If CDAD is suspected or confirmed, ongoing antibiotic use not directed against C. difficile may need to be discontinued. Appropriate fluid and electrolyte management, protein supplementation, antibiotic treatment of C. difficile, and surgical evaluation should be instituted as clinically indicated.

Precautions

General

Prescribing FACTIVE in the absence of a proven or strongly suspected bacterial infection is unlikely to provide benefit to the patient and increases the risk of the development of drug-resistant bacteria.

Rash

In clinical studies, rash occurred more often with FACTIVE than with therapy with comparator agents (2.7% vs. 0.6%). Increasing incidence of rash was associated with younger age (especially below 40), female gender, use of hormone replacement therapy and longer durations of therapy (see Table 2). Urticarial reactions, some of which were not classified as rash, were more common in FACTIVE patients than in comparator patients (0.6% vs. 0.2%). FACTIVE should be discontinued in patients developing a rash or urticaria while on treatment. (See ADVERSE REACTIONS and Clinical Studies.)

Record set>
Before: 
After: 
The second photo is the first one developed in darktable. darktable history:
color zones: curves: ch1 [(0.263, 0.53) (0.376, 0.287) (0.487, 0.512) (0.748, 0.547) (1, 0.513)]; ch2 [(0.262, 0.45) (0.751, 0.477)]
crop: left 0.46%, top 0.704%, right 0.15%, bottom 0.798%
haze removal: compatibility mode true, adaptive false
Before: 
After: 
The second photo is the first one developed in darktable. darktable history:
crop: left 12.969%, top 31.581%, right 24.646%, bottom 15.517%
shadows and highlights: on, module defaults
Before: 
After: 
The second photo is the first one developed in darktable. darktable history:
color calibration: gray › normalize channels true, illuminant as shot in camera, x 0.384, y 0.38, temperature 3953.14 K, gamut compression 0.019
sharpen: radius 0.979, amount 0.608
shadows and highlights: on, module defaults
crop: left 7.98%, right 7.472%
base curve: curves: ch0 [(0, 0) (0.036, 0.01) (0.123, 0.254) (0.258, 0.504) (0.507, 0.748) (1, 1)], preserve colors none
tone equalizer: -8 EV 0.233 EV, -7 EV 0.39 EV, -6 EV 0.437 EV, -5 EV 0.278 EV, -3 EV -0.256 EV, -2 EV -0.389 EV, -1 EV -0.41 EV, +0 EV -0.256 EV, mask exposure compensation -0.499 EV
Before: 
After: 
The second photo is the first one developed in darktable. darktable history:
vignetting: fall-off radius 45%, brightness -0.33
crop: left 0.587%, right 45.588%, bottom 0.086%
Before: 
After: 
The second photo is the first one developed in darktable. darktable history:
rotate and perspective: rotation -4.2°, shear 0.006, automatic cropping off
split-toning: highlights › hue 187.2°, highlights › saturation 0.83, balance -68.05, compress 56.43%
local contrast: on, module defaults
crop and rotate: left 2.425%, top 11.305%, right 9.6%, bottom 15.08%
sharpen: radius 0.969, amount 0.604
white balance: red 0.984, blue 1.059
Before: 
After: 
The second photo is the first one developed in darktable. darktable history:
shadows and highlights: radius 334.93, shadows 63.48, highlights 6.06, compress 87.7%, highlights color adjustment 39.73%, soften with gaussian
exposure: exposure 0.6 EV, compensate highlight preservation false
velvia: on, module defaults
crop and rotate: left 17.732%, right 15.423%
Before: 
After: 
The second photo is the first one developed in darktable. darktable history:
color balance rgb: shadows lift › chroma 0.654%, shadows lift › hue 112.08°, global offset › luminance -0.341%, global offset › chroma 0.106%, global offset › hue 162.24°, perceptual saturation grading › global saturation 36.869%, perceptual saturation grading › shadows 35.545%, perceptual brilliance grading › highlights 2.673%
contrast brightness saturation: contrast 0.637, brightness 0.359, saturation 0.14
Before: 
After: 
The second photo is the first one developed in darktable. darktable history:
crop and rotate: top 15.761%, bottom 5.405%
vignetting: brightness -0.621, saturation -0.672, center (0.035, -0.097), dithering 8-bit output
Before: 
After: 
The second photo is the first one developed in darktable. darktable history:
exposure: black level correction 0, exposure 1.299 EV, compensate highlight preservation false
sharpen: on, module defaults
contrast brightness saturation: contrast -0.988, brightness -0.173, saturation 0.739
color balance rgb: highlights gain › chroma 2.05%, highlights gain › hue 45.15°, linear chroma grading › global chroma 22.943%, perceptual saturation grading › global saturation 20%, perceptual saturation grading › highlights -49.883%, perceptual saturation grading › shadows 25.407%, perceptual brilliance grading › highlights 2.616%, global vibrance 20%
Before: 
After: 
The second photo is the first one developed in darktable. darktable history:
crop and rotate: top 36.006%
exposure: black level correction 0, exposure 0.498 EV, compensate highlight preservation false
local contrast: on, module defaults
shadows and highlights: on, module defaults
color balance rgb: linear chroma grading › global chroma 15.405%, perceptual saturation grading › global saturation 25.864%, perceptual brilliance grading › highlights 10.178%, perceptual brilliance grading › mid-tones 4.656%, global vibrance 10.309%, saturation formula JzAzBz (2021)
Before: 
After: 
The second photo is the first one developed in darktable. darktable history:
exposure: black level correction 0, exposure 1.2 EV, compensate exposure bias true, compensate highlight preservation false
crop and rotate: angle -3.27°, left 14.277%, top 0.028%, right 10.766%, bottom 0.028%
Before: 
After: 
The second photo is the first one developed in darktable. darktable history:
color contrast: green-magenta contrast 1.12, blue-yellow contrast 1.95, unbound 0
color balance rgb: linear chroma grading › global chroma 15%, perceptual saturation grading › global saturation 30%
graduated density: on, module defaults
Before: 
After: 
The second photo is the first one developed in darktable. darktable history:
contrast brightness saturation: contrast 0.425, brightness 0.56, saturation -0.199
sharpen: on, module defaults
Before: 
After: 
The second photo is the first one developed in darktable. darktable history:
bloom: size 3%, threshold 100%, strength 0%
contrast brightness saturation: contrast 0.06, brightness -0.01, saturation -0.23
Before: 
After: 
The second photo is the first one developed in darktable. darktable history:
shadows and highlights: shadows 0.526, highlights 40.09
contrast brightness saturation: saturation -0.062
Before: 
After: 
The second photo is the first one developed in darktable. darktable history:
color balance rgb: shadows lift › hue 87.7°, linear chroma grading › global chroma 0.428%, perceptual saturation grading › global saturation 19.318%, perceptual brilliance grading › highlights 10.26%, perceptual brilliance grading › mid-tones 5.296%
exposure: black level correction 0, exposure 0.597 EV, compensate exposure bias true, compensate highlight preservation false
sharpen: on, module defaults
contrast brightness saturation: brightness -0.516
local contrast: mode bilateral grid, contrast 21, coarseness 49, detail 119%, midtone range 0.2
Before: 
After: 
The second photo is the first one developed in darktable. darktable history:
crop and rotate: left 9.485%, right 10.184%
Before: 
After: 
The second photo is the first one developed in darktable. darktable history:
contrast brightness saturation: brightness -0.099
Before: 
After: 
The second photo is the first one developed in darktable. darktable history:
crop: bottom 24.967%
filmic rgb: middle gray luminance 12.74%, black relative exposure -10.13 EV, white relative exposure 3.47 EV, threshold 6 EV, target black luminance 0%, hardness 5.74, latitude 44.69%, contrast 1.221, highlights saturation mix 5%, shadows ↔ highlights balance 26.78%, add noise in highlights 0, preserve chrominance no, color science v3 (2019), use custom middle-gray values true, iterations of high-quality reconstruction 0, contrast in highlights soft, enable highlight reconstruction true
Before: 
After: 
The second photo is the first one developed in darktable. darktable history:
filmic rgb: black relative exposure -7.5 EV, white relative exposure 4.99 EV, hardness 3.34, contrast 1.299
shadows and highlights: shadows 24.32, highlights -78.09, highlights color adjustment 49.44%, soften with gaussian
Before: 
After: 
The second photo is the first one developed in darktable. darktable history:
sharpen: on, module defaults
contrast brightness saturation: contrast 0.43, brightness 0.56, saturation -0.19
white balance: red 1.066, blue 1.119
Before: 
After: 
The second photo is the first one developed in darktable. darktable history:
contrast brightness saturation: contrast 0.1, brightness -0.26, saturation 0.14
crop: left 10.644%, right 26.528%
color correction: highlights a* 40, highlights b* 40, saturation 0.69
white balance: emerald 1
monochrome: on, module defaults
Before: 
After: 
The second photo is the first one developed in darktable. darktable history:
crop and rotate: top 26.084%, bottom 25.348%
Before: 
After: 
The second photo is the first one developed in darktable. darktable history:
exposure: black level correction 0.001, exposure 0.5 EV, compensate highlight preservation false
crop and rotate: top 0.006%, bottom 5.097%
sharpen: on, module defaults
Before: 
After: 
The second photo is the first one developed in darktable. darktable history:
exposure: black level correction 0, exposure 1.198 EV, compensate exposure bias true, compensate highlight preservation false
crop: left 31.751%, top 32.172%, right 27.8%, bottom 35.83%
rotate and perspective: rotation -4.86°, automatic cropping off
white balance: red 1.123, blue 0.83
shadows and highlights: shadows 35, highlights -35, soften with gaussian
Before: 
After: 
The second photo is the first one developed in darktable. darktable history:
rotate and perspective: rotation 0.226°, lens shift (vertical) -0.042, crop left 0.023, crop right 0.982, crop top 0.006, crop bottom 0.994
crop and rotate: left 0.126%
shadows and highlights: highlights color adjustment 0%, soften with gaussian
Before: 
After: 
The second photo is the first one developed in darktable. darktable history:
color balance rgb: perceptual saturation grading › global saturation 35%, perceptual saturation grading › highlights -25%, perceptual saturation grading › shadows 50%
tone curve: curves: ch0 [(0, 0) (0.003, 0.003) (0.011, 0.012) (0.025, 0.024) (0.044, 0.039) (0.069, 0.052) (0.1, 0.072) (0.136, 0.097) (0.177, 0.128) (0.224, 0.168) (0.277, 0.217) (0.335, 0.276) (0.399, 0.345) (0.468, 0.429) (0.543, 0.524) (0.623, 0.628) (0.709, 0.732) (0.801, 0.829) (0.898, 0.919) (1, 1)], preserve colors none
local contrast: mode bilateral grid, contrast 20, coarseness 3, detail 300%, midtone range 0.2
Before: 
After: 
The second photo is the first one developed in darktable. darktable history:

Exercise goal>
Copy the whole drug-precautions text word for word. The listing is unrelated material and has nothing to do with the text.

Your solution>
If CDAD is suspected or confirmed, ongoing antibiotic use not directed against C. difficile may need to be discontinued. Appropriate fluid and electrolyte management, protein supplementation, antibiotic treatment of C. difficile, and surgical evaluation should be instituted as clinically indicated.

Precautions

General

Prescribing FACTIVE in the absence of a proven or strongly suspected bacterial infection is unlikely to provide benefit to the patient and increases the risk of the development of drug-resistant bacteria.

Rash

In clinical studies, rash occurred more often with FACTIVE than with therapy with comparator agents (2.7% vs. 0.6%). Increasing incidence of rash was associated with younger age (especially below 40), female gender, use of hormone replacement therapy and longer durations of therapy (see Table 2). Urticarial reactions, some of which were not classified as rash, were more common in FACTIVE patients than in comparator patients (0.6% vs. 0.2%). FACTIVE should be discontinued in patients developing a rash or urticaria while on treatment. (See ADVERSE REACTIONS and Clinical Studies.)